Then comes the night, and we know that the earth is turning round, and that it will soon be dawn with our friends in Australia, but to us it is the sun which is sinking behind the waves. It was a white flame on a blue field before, then the blue passes through changes of grey to gold, and the gold deepens to orange, and the orange glows to crimson, and the sun has become a blood-red eye glaring out of a purple mask, while overhead gather armies clad in regimentals of every shade. The red coats are struggling with the black and green, and the yellow and white facings are savagely torn off and sent flying after the tattered banners stained with the clotted gore of the slain, and the castles they were swarming about are crumbling to pieces.
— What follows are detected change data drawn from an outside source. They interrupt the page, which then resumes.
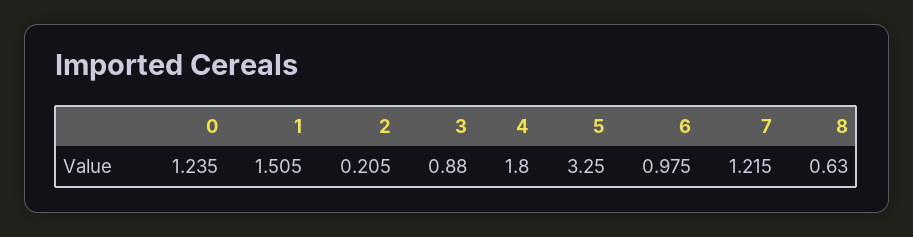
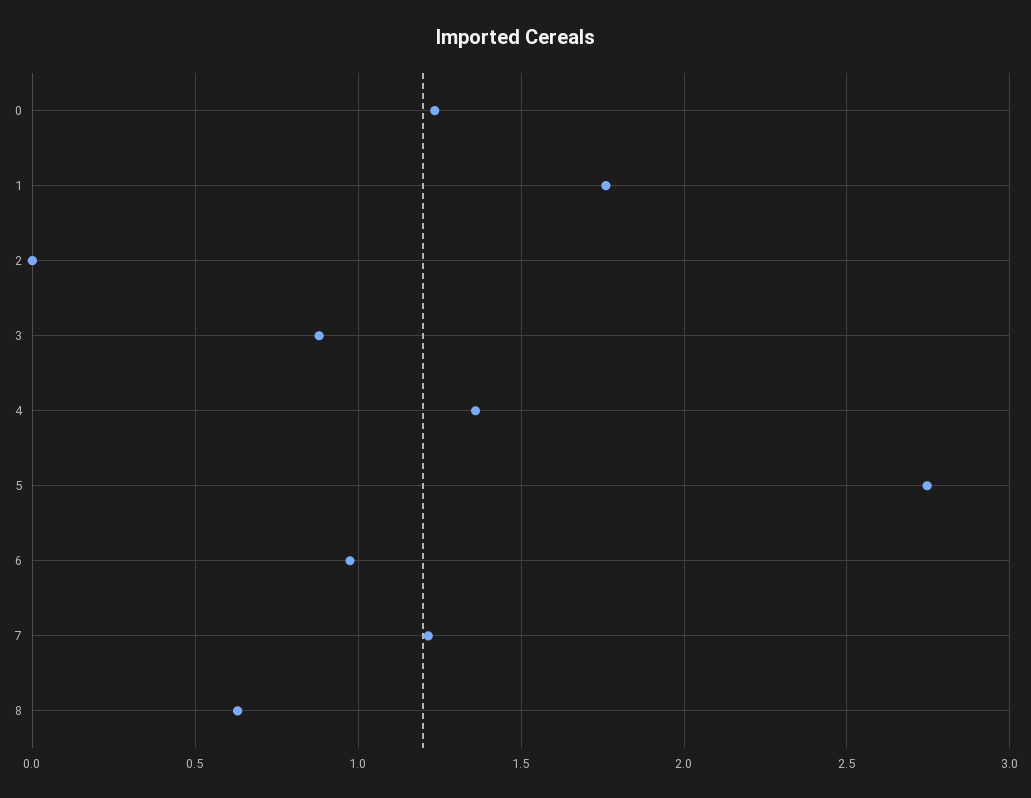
  {
    "0": 1.235,
-   "1": 1.505,
+   "1": 1.75,
-   "2": 0.205,
+   "2": 0,
    "3": 0.88,
-   "4": 1.8,
+   "4": 1.35,
-   "5": 3.25,
+   "5": 2.75,
    "6": 0.975,
    "7": 1.215,
    "8": 0.63
  }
Then the battle is over and the stillness of death settles down, the purple grows grey, the amber afterglow is cooling behind it, and those wonderful little spark worlds are coming out to watch. On the earth long lines of silver vapour lie like stretches of water with fen-lands between; the tree trunks are submerged in the deluge, and only the tops of brown ranges float above. A sigh comes over the land, that enters into our spirits and finds an echo there, as we turn to the east to watch the mellow moon rise out of its umber grey background, giving us thoughts of rest after the day’s work is over, bringing out young lovers, imparting to rosy cheeks the spiritual pallor of tender sympathy, throwing into dark eyes, that might flash mischievously in the sunlight, the melancholy languor that rivets the pensive chains, and a host of vague forms to the dreamy student, as he leans back, while the thin wreaths created by his meerschaum pipe circle heavenward from his meditative lips.
ARTISTIC BOTANY
Shall we break it all up with our relentless science, get out our trowels and our tin cases, and scatter the angels until we classify some of the unknown specimens?
This purple flower with its drooping bells, to the half-open mouth of which the black-and-amber coated bee hangs sucking, is our own foxglove, a useful foreground ornament for the painter. Adam has yet to christen it, so I may be homely in my title and leave the Latin to the professors. An orange and scarlet toadstool rests against its grey green leaves, while the greyer boulder against which they grow absorbs the grey from the green until the leaf seems as bright as the fern-tree overhead, for after this manner ring out the chimes of colour in Nature, the high note only high until we strike the next.
Yes, it is amazing upon how slight a foundation a very plausible and fine theory may be built up. I had almost fancied, while I was watching the rich crimson juice oozing like blood from the cracks of that dragon-tree, that the finale had come, and that it was our forefather Adam who clung in that most undignified fashion between me and the sky to that high branch of the upas, until I perceived the long hair upon his arms as he reached to the cocoanut alongside of him, while his graceful tail like a black snake twined round the white stem; then I recognised with feelings of relief that it was only our familiar caricature the monkey.
How familiar it all seems as we ponder! This gnarled tree trunk is the oak of England, while yonder faint mountain-top, that we can just see between its twisted limbs, looks like the cobbler at work on the lofty Ben Lomond, giving us almost the right to claim our little island as the original site of Paradise, did not those many pillars which are shooting up and drooping down from the archways of this mighty banyan stop our ideas from going farther in that direction.
Let us pause for a moment to regard the vegetation around with the draughtsman’s glance. The oak rising like a pyramid, with its rugged horizontal masses, light, raw siennaish-green leaves clustering round the spreading knotty branches at right angles to its corrugated trunk. The elm, lime, and chestnut, not unlike in general outline, yet with distinctive shapes that separate them all. The rough trunks of the elm, pine, and fir may be distinguished at once from the smooth bark of the plane, chestnut, beech, birch, bamboo, and upas. The branches of the fir and beech are straight; the weeping willow and birch droop under their light load to kiss the river. Then there are the serpentine ash, and the irregular elm, cedar, and poplar, the long tapering leaves of the ash and willow, the round flakes of the beech and cedar, the fan-like masses of the chestnut, the little needle points of the fir. All these stand out stamped with their type marks, and proclaim what they are by their form and by their colour. We see, too, the dark olive duskiness of the fir crown, with its flesh-like arms flung outwards, and the warm glow of the upper limbs dying out of its body as it nears the brown earth, reddened like the bed of the larch with the dropping spray of cast-off shreds; the fir and the larch, that never change their entire garments winter or summer, but only cast away the worn bits they have done with; the willow, that grows paler as the summer advances and the other trees flush, until she stands out white amongst the orange and the russet, and the intense purple fumes of the passing year; the fairy birch, lady of the lee, with her indefinite toned festoons, her delicate madder-brown branches, and her silver crackle bracelets, reflecting all the colours in our paint boxes.
Under foot we trample a perfect world in miniature—the velvet moss and grey lichen, the vivid sparks of green amongst the bronze, the rose and golden hairs that shake brown balls at us, and lure us into grottoes where nymphs and lady-birds slumber together.